Artificial intelligence is on the verge of replacing human singers. And global warming is destroying the planet a little bit more every day… In such a joyless context, is there actually any point in composing anymore? This is the big question asked by Grimes on her new – and last? – album. Miss Anthropecene saw the light of day on February 21st, after months of endless wild teasers. Anticipated like the messiah, this new opus has the intention of triggering a new musical era. A conclusive record loved by the press – before they even heard it – it also marks the end of the contract between Claire Boucher – her real name – and the record label 4AD. So, what do we take from this “hybrid” work, mixing ancestral mythology and a reflection on the world of tomorrow? 

 

1. Serial teasers and an excessive wait

 

Miss Anthropocene combines misanthropy and anthropecene. It’s therefore necessary to mark the oral connection. Grimes mixes an aversion for humankind with a notion that’s controversial among scientists: anthropecene denotes the era during which humans left an indelible mark on the planet earth, notably with the appearance of plastic and the development of chemistry in the 19th century. In Grimes’ imagination, Miss Anthropocene would be the goddess of salvation responding to a world in the throes of climate change. The Canadian is also “really obsessed with ancient polytheism”, as she told Lana Del Rey in December 2019: “I love how the ancient Greeks or the ancient Egyptians lived in this weird anime world where there were just tons of gods that could be anything”. Anything: and there’s the rub. The idea of modelling an entire album on the apocalyptic adventures of a plastic goddess is far from stupid. But she’s still got to assume her ambitions.
========================
### Required tasks:
1 > According to the album review, the album ends Claire Boucher's contract with which record label?
2 > Return the part of the album review from "Artificial intelligence is" up to and including "world of tomorrow?", copied word for word.
========================
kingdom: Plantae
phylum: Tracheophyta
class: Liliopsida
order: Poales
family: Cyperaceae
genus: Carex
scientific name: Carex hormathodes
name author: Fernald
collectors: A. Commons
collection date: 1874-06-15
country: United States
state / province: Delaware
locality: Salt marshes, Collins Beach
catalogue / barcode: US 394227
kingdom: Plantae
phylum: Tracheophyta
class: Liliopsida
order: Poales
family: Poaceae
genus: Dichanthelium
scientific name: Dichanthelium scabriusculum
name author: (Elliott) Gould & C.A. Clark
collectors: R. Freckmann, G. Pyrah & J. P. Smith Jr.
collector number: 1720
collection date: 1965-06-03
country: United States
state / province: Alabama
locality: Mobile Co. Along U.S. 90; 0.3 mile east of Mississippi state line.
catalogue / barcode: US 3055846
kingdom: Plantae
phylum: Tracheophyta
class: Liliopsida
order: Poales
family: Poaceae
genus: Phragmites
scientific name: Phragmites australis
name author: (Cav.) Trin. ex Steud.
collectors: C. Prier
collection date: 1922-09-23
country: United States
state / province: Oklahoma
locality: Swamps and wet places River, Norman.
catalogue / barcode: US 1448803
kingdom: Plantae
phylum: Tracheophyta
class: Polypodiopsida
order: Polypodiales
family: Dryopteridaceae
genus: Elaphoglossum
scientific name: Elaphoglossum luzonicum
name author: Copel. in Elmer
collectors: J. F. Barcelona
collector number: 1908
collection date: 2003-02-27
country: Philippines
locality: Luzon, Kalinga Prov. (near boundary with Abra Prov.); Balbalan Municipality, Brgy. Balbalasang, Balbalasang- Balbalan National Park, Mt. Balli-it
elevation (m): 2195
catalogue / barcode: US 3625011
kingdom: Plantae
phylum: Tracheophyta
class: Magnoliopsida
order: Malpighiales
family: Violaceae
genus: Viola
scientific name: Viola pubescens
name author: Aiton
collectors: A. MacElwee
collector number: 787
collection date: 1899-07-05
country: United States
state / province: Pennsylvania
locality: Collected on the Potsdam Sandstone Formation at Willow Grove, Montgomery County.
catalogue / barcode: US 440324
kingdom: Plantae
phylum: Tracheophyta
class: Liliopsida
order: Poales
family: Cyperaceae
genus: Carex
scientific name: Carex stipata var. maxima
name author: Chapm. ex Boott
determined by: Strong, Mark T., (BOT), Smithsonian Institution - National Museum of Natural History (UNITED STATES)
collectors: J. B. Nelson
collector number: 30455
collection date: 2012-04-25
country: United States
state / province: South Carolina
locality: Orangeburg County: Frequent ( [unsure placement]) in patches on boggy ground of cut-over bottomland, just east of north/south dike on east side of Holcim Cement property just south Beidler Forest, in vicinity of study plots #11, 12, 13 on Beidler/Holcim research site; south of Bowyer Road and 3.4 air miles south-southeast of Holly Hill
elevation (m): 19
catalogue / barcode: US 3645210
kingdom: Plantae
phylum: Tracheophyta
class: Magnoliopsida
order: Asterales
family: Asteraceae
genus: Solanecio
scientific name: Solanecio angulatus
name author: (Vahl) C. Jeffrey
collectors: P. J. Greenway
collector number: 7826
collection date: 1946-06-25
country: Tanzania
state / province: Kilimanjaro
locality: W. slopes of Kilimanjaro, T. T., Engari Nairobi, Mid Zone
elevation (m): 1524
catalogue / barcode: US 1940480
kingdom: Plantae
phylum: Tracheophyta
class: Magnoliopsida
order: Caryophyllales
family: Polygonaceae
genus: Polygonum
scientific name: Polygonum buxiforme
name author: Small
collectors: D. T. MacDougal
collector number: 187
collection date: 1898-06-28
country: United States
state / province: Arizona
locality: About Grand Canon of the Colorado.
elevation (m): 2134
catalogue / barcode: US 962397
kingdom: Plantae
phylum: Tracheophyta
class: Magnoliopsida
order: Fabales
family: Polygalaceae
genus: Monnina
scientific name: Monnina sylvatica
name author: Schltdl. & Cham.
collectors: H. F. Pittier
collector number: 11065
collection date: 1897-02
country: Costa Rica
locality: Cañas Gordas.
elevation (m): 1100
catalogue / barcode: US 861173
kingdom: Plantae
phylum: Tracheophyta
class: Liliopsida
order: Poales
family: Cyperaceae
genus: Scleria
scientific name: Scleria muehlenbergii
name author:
========================
### Expected responses:
1 > 4AD

2 >
Artificial intelligence is on the verge of replacing human singers. And global warming is destroying the planet a little bit more every day… In such a joyless context, is there actually any point in composing anymore? This is the big question asked by Grimes on her new – and last? – album. Miss Anthropecene saw the light of day on February 21st, after months of endless wild teasers. Anticipated like the messiah, this new opus has the intention of triggering a new musical era. A conclusive record loved by the press – before they even heard it – it also marks the end of the contract between Claire Boucher – her real name – and the record label 4AD. So, what do we take from this “hybrid” work, mixing ancestral mythology and a reflection on the world of tomorrow?